Hydrographic Survey Vessel to be Converted for Unmanned Operations

Maritime Activity Reports, Inc.

May 7, 2020

Deep will upgrade one of its survey vessels with a Sea Machines SM300 autonomous control system. This system enables remote command of the vessel, including navigation and positioning, the control of on-board auxiliaries and sensors, and ship-to-shore data flow. The vessel, operating in multiple areas of the Wadden Sea, will be commanded by personnel in the Amsterdam office. (Photo: © Deep BV)

Deep will upgrade one of its survey vessels with a Sea Machines SM300 autonomous control system. This system enables remote command of the vessel, including navigation and positioning, the control of on-board auxiliaries and sensors, and ship-to-shore data flow. The vessel, operating in multiple areas of the Wadden Sea, will be commanded by personnel in the Amsterdam office. (Photo: © Deep BV)

A hydrographic survey vessel will operate in multiple areas of the Wadden Sea, commanded from shore by personnel in an office in Amersterdam.

U.S.-based Sea Machines Robotics, a developer of autonomous command and advanced perception systems, said Thursday that Dutch company Deep BV will equip one of its vessels with a Sea Machines SM300 autonomous contril system to enable remote command of the vessel, including navigation and positioning, the control of on-board auxiliaries and sensors, and ship-to-shore data flow. 

Sea Machiens says its SM300 autonomy system shifts full-mission vessel control effort from manual to autonomy system, enabling surveyors to remotely monitor and command multiple autonomous vessels from a shipboard or shore-based center located anywhere with network connectivity. This remote capability also reduces or removes high-risk activities generally associated with crew working aboard small survey craft in dynamic marine environments.

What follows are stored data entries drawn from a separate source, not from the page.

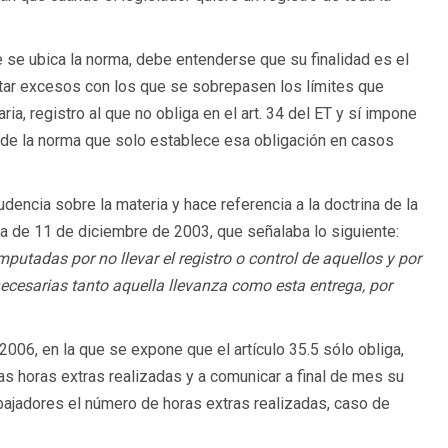
 se ubica la norma, debe entenderse que su finalidad es el
evitar excesos con los que se sobrepasen los límites que
ria, registro al que no obliga en el art. 34 del ET y sí impone
u de la norma que solo establece esa obligación en casos
udencia sobre la materia y hace referencia a la doctrina de la
cia de 11 de diciembre de 2003, que señalaba lo siguiente:
utadas por no llevar el registro o control de aquellos y por
ecesarias tanto aquella llevanza como esta entrega, por
 2006, en la que se expone que el artículo 35.5 sólo obliga,
las horas extras realizadas y a comunicar a final de mes su
rabajadores el número de horas extras realizadas, caso de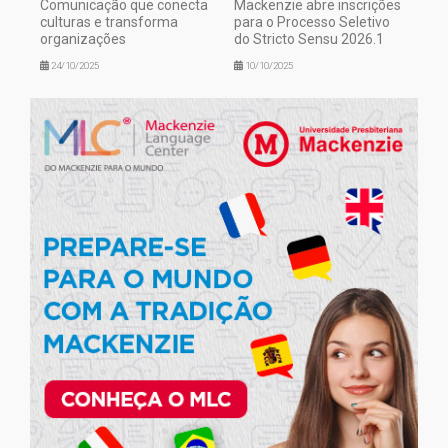
Comunicação que conecta
Mackenzie abre inscrições
culturas e transforma
para o Processo Seletivo
organizações
do Stricto Sensu 2026.1
24/10/2025
10/10/2025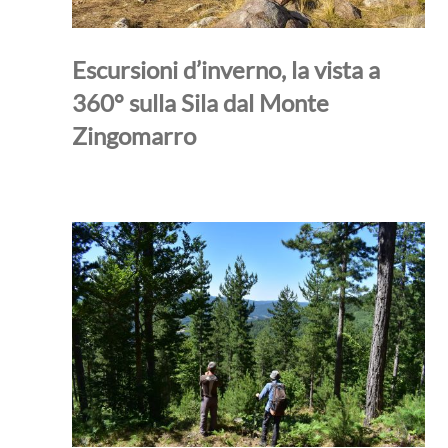
Escursioni d’inverno, la vista a
360° sulla Sila dal Monte
Zingomarro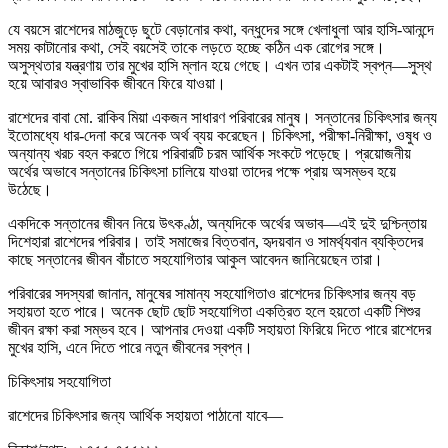
যে বয়সে রাশেদের মাঠজুড়ে ছুটে বেড়ানোর কথা, বন্ধুদের সঙ্গে খেলাধুলা আর হাসি-আনন্দে
সময় কাটানোর কথা, সেই বয়সেই তাকে লড়তে হচ্ছে কঠিন এক রোগের সঙ্গে।
অসুস্থতার যন্ত্রণায় তার মুখের হাসি ম্লান হয়ে গেছে। এখন তার একটাই স্বপ্ন—সুস্থ
হয়ে আবারও স্বাভাবিক জীবনে ফিরে যাওয়া।
রাশেদের বাবা মো. রাকিব মিয়া একজন সাধারণ পরিবারের মানুষ। সন্তানের চিকিৎসার জন্য
ইতোমধ্যে ধার-দেনা করে অনেক অর্থ ব্যয় করেছেন। চিকিৎসা, পরীক্ষা-নিরীক্ষা, ওষুধ ও
অন্যান্য খরচ বহন করতে গিয়ে পরিবারটি চরম আর্থিক সংকটে পড়েছে। প্রয়োজনীয়
অর্থের অভাবে সন্তানের চিকিৎসা চালিয়ে যাওয়া তাদের পক্ষে প্রায় অসম্ভব হয়ে
উঠেছে।
একদিকে সন্তানের জীবন নিয়ে উৎকণ্ঠা, অন্যদিকে অর্থের অভাব—এই দুই দুশ্চিন্তায়
দিশেহারা রাশেদের পরিবার। তাই সমাজের বিত্তবান, হৃদয়বান ও সামর্থ্যবান ব্যক্তিদের
কাছে সন্তানের জীবন বাঁচাতে সহযোগিতার আকুল আবেদন জানিয়েছেন তারা।
পরিবারের সদস্যরা জানান, মানুষের সামান্য সহযোগিতাও রাশেদের চিকিৎসার জন্য বড়
সহায়তা হতে পারে। অনেক ছোট ছোট সহযোগিতা একত্রিত হলে হয়তো একটি শিশুর
জীবন রক্ষা করা সম্ভব হবে। আপনার দেওয়া একটি সহায়তা ফিরিয়ে দিতে পারে রাশেদের
মুখের হাসি, এনে দিতে পারে নতুন জীবনের স্বপ্ন।
চিকিৎসায় সহযোগিতা
রাশেদের চিকিৎসার জন্য আর্থিক সহায়তা পাঠানো যাবে—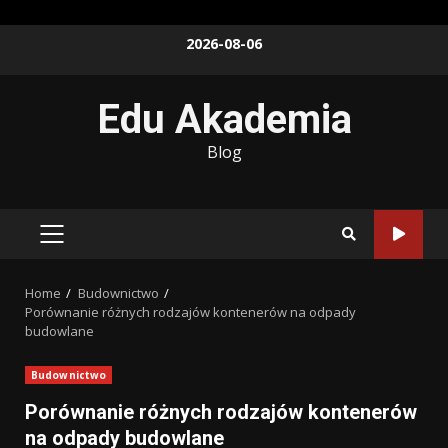
Skip
2026-08-06
to
content
Edu Akademia
Blog
PRIMARY
MENU
Home
Budownictwo
Porównanie różnych rodzajów kontenerów na odpady
budowlane
Budownictwo
Porównanie różnych rodzajów kontenerów
na odpady budowlane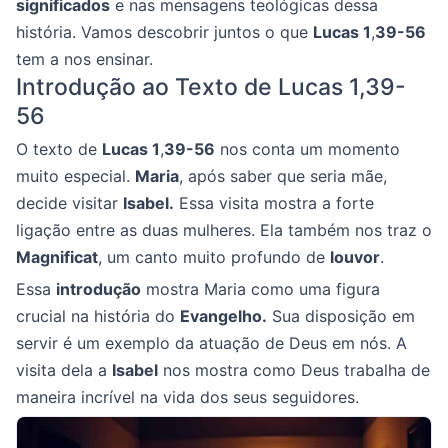
significados
e nas mensagens teológicas dessa
história. Vamos descobrir juntos o que
Lucas 1
,
39-56
tem a nos ensinar.
Introdução ao Texto de Lucas 1,39-
56
O texto de
Lucas 1
,
39-56
nos conta um momento
muito especial.
Maria
, após saber que seria mãe,
decide visitar
Isabel.
Essa visita mostra a forte
ligação entre as duas mulheres. Ela também nos traz o
Magnificat
, um canto muito profundo de
louvor
.
Essa
introdução
mostra Maria como uma figura
crucial na história do
Evangelho.
Sua disposição em
servir é um exemplo da atuação de Deus em nós. A
visita dela a
Isabel
nos mostra como Deus trabalha de
maneira incrível na vida dos seus seguidores.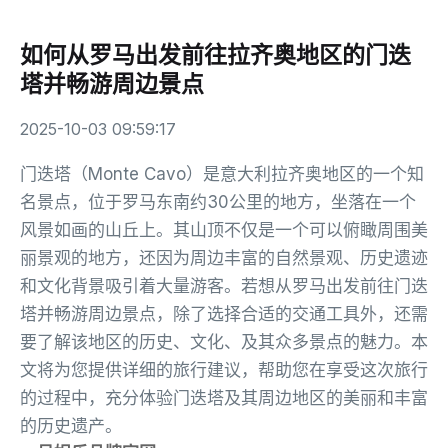
如何从罗马出发前往拉齐奥地区的门迭
塔并畅游周边景点
2025-10-03 09:59:17
门迭塔（Monte Cavo）是意大利拉齐奥地区的一个知
名景点，位于罗马东南约30公里的地方，坐落在一个
风景如画的山丘上。其山顶不仅是一个可以俯瞰周围美
丽景观的地方，还因为周边丰富的自然景观、历史遗迹
和文化背景吸引着大量游客。若想从罗马出发前往门迭
塔并畅游周边景点，除了选择合适的交通工具外，还需
要了解该地区的历史、文化、及其众多景点的魅力。本
文将为您提供详细的旅行建议，帮助您在享受这次旅行
的过程中，充分体验门迭塔及其周边地区的美丽和丰富
的历史遗产。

By breaking the 1:1 crew-to-vessel relationship, companies can better utilize their technical experts across multiple concurrent projects, the company said.

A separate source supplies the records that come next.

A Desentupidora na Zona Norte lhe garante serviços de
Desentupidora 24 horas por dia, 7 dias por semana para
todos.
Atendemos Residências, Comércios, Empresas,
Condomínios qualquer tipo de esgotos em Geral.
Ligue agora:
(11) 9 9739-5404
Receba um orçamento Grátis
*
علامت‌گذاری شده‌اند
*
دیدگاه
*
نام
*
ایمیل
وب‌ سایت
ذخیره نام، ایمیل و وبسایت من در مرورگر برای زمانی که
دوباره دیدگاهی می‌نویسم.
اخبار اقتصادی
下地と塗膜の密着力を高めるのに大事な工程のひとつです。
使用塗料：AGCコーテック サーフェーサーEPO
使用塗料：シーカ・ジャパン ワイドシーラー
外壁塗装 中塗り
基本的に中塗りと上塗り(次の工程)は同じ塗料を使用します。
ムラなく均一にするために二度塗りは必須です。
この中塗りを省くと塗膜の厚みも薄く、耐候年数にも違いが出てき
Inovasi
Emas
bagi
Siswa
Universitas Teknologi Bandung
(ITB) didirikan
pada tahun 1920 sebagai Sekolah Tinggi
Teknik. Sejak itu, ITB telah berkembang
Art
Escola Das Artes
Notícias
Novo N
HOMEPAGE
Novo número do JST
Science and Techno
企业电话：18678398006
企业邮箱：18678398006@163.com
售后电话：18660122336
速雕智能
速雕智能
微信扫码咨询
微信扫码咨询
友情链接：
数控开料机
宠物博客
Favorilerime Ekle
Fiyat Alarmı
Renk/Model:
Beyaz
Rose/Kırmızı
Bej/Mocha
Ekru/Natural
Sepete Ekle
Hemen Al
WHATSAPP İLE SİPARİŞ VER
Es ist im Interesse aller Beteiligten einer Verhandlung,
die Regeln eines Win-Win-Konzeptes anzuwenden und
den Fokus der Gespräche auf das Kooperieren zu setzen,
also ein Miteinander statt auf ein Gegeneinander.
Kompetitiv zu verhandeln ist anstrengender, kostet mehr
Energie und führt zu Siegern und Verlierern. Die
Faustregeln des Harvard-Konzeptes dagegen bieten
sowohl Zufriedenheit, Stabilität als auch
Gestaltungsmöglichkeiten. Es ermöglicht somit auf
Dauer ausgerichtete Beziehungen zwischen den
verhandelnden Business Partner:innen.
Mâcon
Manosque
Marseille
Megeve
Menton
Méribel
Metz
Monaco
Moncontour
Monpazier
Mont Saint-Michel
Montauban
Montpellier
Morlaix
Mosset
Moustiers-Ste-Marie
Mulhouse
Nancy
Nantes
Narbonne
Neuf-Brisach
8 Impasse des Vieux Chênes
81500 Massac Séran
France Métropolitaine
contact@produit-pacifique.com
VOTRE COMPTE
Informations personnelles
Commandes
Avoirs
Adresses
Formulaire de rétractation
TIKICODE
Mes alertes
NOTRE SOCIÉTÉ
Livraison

In September 2019, Deep was the first company to conduct remote surveys without surveyors on board in The Netherlands. These early missions included a captain and crew on board, with surveyors based in the Survey Control Room executing data collections via the SIMON Remote Survey platform for marine survey data control and acquisition.

Now, Deep plans to initially deploy the Sea Machines-enabled vessel for a mission to survey the Wadden Sea, a challenging shallow body of water with tidal flats and wetlands located north of The Netherlands. With no surveyors on board the vessel for this project, Deep operators will command and control the autonomous vessel and all on-board payloads (including survey sonars, hydrophones, winches, cranes and davits) from its shoreside Survey Control Room, which has been equipped to facilitate several multi-beam surveys simultaneously. Deep will then transfer all collected data from the vessel to the control room via 4G and satellite connection. The combination of Sea Machines’ technology and the Survey Control Room will enable Deep to transition from minimally manned missions to unmanned missions in the near future.

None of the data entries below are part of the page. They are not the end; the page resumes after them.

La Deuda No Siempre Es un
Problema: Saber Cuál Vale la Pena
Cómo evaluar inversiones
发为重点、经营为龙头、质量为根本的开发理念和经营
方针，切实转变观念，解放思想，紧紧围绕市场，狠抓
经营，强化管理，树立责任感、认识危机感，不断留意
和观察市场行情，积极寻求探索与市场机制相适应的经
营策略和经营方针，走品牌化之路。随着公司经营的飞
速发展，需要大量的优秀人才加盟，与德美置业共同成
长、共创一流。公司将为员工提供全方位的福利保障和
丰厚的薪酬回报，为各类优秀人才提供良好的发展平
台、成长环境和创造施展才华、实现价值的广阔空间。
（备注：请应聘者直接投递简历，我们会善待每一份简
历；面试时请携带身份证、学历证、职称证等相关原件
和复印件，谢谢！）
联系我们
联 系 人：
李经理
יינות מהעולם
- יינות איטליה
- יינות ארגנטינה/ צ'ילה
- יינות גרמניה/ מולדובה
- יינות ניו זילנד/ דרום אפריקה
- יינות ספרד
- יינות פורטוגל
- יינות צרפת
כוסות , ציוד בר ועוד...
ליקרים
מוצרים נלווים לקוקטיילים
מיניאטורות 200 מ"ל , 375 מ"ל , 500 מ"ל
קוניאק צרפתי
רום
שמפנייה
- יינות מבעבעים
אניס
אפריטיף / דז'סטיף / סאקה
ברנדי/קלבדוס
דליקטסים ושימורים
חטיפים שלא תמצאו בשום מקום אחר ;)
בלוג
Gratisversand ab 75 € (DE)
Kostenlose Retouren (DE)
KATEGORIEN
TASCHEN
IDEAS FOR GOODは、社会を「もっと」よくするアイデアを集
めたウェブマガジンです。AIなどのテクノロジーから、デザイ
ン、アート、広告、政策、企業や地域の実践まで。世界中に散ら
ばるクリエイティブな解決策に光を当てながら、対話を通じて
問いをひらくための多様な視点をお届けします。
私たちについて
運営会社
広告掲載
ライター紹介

“Sea Machines systems are an ideal fit for commercial marine operations that require high levels of predictability, productivity and safety,” said Sea Machines’ Michael G. Johnson, CEO. “For these reasons, hydrographic survey is an exemplary use case for our autonomous-command and remote-helm control technologies. With Sea Machines installed on board, Deep will benefit from obtaining higher-quality data, more safely and at a more efficient rate with less data overlap.”

“The purpose of our Survey Control Room is to offer our clients many possibilities like ad hoc surveys, simultaneous conducted surveys operated by only one survey crew, and multi-purpose use of vessels already available in the field,” said Deep’s Jurgen Beerens, CCO. “Besides these unparalleled flexibility advantages, it offers a time-saving option to increase efficiency and control costs towards a more sustainable future. With Sea Machines integrated on our vessel, we will soon begin to transfer tasks from the vessel to the safe working environment of the office. As well as improving safety, we will gain flexibility, continuity and quality, and we will reduce risks and our carbon footprint.”